Less money, more problems: Tax codes handcuff states facing budget crises

With his state facing a multimillion-dollar budget shortfall, Alabama Gov. Robert Bentley (R) has called for raising revenue, but he's hamstrung by a legislature hostile to taxes and by a regressive state tax system that takes more from lower-income residents than the wealthy. (Photo by Alabama EMA via Flickr.)

In his feisty State of the Union address this week, President Obama unveiled a populist tax plan targeting the wealthy, including increased rates on capital gains, closing a loophole for inherited investments, and creating a tax on banks with more than $50 billion in assets. The White House says the proposal would raise $320 billion over 10 years, enough to fund tax breaks for middle- and low-income earners.

Whatever the fate of Obama's plan -- GOP Congressional leaders have already declared it DOA -- the debate in Washington mirrors a debate over tax equity springing up in the states, including those in the South that are still facing troubling budget shortfalls.

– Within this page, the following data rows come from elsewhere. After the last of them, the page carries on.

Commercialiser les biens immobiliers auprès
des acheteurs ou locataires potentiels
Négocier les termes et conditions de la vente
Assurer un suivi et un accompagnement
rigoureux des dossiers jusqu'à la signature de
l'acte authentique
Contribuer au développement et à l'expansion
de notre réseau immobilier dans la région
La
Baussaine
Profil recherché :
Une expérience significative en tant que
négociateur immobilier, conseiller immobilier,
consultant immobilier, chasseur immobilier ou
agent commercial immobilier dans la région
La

Even as states slowly emerge from the Great Recession, the watchdog group State Budget Solutions estimated last month that 16 faced likely budget shortfalls in 2015. This grim economic forecast was echoed by the National Association of State Budget Officers, which predicts [pdf] state revenues in 2015, while rising slightly over last year, will still fall short of pre-recession levels.

What's worse, some of the states facing the most serious budget problems may be the least-equipped to address them, hamstrung by leaders adamantly opposed to new taxes and constrained by regressive tax systems that rely heavily on taxing still-struggling working-class families.

Consider Alabama. The state faces a shortfall of more than $250 million in 2015, despite a state constitutional amendment that requires a balanced budget. To comply with the law, state officials had been borrowing and shifting money in a way that has increased long-term liabilities, which could balloon to $700 million in coming years -- a fact that Gov. Robert Bentley (R) said he only happened to learn about the day after the 2014 elections.

Bentley campaigned on a "no new tax" platform and has signed the Taxpayer Protection Pledge pushed by the conservative Americans for Tax Reform, in which lawmakers promise to "oppose and veto any and all efforts to increase taxes." Bentley also faces a Republican-majority legislature that declared 2014 the year of "taxpayer relief."

As he was sworn into office this week, Bentley appeared to change course, declaring that "everything is on the table" and that Alabama "is going to be raising revenue." But when Bentley has floated specific proposals -- such as removing state deductions for federal taxes or FICA paycheck payments -- he has been bitterly opposed by state lawmakers and hammered by Americans for Tax Reform for violating his no-tax pledge.


Alabama has a more basic problem: a regressive tax system that requires lower-income residents to pay a higher share of their income than wealthy families. A recent report by the Institution on Taxation and Economic Policy rates Alabama's state tax system as the 12th-most regressive in the country. Among the state's regressive features are a sales tax on groceries and narrow income tax brackets that force a majority to pay the top rate.

"Alabama's upside down tax system requires low and middle income households to pay twice the share of income in state and local taxes that the top 1 percent pay," according to the Alabama Arise Citizens' Policy Project, a statewide citizens group. "Tax breaks at the top starve public services of hundreds of millions of dollars a year and force low-income Alabamians to shoulder more of those services' costs."

Louisiana, which confronts an even more daunting $1.4 billion shortfall next year, is also hampered by political pressures and a regressive tax code. ITEP ranks Louisiana's system as the 19th-most regressive in the country. In addition to lingering effects of the recession, this year the energy-dependent state has been hit by falling oil prices. Taxes associated with the oil markets account for 13 percent of the state's general fund.

The result: massive proposed cuts, including up to $300 million from the state's universities and colleges. With 2015 being an election year for the state legislature -- and Gov. Bobby Jindal (R) term-limited out of office but expected to announce a presidential run for 2016 -- state Republicans have made it clear new taxes to raise revenue won't be happening.

Just because a state ranks higher in terms of tax fairness doesn't mean it won't head in a more regressive direction. In North Carolina, which ITEP says "has the 31st most unfair state and local tax system" nationally, the state's Fiscal Research Division just announced that revenues are $199 million below projections for the 2014-2015 fiscal year. That comes on top of an already-expected cost of more than $700 million for a tax-cut bill lawmakers passed in 2013 that disproportionately benefited the wealthy and corporations, according to the North Carolina Budget and Tax Center.

"The growing cost of the 2013 tax plan further challenges state lawmakers' ability to rebuild what was lost in the aftermath of the Great Recession and reposition itself to compete nationally and globally," says Tazra Mitchell of the N.C. Budget and Tax Center. "North Carolinians are already dealing with the fallout of the current state budget that falls short of what's needed for children, families, and communities to thrive."